#### Description of the task
Your response should contain every line from the data below that holds the string "quiénes".

#### Data extract

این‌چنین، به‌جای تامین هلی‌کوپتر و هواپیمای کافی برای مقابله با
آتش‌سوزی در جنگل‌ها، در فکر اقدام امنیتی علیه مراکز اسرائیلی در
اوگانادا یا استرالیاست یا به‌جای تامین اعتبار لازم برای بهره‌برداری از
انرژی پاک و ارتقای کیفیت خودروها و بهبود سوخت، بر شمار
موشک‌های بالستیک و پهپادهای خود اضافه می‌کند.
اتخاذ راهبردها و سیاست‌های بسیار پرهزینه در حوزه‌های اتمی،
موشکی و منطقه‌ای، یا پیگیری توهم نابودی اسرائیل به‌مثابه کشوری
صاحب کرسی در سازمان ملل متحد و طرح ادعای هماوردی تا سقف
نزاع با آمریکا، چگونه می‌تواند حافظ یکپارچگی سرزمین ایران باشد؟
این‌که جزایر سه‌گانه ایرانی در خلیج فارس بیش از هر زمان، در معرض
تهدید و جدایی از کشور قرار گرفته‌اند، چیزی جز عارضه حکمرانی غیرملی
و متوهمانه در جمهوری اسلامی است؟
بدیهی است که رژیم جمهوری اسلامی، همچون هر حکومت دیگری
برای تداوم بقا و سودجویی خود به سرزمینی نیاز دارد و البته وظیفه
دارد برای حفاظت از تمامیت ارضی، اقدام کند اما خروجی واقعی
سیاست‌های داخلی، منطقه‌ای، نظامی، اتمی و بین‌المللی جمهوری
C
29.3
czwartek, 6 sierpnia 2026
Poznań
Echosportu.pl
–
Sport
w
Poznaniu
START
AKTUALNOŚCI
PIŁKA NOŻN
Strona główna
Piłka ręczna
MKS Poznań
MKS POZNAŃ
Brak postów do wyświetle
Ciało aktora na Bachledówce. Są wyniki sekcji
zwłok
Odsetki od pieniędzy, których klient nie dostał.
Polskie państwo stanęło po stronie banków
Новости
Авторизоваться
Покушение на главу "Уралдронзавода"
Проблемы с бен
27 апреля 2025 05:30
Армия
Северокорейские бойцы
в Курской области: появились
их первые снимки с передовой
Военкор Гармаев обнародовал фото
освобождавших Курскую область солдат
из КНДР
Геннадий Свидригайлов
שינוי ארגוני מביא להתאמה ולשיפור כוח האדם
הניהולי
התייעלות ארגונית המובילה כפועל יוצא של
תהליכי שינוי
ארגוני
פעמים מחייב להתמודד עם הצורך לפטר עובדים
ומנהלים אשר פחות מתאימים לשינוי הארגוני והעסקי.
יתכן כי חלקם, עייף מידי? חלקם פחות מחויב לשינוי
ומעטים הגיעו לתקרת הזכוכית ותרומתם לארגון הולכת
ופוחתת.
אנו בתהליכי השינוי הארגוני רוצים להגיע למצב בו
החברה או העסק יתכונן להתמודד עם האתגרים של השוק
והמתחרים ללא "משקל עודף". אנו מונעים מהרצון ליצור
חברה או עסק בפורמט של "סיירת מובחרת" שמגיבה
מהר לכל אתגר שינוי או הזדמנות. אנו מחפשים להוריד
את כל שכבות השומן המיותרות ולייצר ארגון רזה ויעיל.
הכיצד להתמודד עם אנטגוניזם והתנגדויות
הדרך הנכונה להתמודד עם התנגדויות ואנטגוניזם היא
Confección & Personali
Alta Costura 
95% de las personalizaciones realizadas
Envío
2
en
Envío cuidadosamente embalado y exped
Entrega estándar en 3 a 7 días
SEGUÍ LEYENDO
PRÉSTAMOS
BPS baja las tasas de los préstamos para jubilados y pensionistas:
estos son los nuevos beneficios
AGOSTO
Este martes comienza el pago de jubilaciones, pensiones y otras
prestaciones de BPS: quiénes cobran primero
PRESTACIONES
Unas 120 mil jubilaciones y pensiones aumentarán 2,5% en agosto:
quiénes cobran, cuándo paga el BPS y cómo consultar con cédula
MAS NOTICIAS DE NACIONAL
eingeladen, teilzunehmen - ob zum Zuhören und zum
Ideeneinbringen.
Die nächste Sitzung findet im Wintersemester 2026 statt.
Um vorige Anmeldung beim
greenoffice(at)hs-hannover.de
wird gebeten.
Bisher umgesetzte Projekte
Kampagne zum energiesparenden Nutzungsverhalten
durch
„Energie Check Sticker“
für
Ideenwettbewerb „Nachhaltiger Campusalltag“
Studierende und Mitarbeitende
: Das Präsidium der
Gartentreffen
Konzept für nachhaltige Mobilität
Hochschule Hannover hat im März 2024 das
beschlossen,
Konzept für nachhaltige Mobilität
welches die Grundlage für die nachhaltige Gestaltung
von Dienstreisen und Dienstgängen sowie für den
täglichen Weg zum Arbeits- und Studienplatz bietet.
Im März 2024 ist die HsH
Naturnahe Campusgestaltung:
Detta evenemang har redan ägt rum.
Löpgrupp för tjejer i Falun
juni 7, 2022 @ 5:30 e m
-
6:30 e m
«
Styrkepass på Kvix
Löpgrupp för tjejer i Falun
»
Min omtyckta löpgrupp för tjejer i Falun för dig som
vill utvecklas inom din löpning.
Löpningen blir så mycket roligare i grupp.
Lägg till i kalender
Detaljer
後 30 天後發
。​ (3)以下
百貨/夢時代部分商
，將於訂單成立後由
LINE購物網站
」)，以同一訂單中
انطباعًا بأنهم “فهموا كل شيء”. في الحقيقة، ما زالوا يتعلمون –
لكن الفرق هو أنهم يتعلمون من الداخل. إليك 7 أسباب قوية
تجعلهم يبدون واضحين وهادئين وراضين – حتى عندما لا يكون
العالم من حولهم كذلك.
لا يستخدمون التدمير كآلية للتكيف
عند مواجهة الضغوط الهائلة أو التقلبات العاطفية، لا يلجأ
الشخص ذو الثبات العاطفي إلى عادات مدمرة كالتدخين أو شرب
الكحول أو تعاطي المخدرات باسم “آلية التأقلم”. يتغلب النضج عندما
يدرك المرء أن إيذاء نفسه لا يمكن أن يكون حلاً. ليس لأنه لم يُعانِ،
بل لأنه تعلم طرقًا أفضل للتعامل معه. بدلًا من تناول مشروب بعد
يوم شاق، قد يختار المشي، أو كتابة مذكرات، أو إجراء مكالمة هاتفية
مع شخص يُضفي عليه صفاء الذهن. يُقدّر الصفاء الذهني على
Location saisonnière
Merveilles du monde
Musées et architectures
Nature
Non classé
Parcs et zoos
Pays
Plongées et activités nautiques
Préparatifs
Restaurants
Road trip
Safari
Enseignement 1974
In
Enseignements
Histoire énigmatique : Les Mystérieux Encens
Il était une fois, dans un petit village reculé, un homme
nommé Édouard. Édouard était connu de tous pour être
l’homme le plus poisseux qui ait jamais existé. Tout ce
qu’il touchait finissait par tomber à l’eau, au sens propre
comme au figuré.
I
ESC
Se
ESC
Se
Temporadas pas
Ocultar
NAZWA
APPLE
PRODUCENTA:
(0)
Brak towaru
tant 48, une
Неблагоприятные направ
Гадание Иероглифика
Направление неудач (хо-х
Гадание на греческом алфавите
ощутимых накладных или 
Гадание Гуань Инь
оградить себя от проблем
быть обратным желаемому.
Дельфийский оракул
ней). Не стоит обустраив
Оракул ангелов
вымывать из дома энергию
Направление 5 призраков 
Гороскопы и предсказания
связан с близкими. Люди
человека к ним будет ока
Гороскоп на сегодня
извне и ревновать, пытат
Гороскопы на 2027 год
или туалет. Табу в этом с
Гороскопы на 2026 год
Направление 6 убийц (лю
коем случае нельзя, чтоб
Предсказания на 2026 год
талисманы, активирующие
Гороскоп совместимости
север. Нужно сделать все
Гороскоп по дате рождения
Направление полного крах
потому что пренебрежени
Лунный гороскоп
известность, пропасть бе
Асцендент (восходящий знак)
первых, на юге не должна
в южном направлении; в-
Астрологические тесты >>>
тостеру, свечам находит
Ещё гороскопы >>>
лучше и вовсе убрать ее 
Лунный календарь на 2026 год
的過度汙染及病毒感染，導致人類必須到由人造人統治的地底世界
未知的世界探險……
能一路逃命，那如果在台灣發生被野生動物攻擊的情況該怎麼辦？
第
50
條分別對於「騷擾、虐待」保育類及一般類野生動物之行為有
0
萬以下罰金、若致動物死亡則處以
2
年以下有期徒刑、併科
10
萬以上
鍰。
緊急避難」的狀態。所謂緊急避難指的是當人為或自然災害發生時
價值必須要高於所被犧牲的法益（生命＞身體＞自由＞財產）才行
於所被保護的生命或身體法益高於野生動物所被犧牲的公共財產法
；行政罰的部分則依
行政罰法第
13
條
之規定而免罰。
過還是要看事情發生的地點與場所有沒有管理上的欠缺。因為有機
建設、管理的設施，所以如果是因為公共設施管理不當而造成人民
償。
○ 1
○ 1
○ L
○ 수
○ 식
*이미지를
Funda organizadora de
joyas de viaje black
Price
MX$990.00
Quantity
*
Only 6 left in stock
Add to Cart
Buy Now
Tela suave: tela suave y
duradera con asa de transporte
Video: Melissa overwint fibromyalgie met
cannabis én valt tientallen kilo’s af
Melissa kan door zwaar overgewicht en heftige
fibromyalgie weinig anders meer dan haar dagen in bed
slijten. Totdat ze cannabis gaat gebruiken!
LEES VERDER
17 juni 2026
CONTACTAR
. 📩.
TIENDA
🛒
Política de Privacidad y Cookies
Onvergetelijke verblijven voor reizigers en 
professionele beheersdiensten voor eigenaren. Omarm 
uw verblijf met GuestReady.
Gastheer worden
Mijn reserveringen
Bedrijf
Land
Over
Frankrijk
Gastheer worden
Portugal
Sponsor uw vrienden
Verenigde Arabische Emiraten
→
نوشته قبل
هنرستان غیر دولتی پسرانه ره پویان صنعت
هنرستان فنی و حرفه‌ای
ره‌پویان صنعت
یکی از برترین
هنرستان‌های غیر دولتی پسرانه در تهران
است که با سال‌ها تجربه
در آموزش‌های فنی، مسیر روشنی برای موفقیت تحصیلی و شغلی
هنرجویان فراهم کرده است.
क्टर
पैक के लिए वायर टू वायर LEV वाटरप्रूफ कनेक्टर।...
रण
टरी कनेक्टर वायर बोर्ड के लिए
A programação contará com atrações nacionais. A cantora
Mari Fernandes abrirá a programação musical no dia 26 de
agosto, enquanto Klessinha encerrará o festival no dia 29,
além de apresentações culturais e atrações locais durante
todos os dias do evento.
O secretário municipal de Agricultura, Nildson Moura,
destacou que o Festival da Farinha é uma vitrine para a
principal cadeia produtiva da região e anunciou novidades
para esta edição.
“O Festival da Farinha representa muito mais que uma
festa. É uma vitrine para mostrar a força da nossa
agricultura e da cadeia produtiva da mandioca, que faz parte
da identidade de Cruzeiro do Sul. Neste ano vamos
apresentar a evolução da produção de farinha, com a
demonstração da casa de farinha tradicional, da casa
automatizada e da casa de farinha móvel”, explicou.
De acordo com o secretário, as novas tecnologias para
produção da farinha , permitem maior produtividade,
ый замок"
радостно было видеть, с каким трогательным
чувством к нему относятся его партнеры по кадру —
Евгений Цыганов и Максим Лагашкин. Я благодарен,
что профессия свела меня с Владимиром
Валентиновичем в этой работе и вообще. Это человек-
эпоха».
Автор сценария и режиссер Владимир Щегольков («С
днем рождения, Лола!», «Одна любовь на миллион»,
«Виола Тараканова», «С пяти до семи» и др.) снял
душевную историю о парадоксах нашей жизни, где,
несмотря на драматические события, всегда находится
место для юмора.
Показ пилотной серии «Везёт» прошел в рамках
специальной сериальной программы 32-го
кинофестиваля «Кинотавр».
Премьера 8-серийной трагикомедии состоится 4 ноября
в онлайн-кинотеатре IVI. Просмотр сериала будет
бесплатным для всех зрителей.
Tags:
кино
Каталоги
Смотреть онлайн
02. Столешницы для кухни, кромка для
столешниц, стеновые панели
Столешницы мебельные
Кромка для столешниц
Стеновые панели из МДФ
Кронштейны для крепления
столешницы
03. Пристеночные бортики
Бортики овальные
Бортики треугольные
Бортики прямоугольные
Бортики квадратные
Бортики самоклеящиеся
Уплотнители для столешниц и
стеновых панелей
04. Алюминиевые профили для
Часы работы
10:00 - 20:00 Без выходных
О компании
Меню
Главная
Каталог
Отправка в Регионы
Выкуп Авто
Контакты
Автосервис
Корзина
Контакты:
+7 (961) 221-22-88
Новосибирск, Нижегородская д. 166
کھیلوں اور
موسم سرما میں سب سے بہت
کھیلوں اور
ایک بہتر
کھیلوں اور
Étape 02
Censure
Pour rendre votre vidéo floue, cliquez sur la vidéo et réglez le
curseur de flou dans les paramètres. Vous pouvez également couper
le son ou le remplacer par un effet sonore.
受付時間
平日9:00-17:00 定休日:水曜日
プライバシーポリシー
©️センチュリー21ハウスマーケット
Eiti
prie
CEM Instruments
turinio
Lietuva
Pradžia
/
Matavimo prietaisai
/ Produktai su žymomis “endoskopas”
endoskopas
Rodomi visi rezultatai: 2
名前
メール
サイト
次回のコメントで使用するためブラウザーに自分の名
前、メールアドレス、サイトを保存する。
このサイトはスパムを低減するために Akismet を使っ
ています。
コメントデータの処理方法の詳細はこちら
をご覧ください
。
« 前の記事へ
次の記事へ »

#### Finished task
prestaciones de BPS: quiénes cobran primero
quiénes cobran, cuándo paga el BPS y cómo consultar con cédula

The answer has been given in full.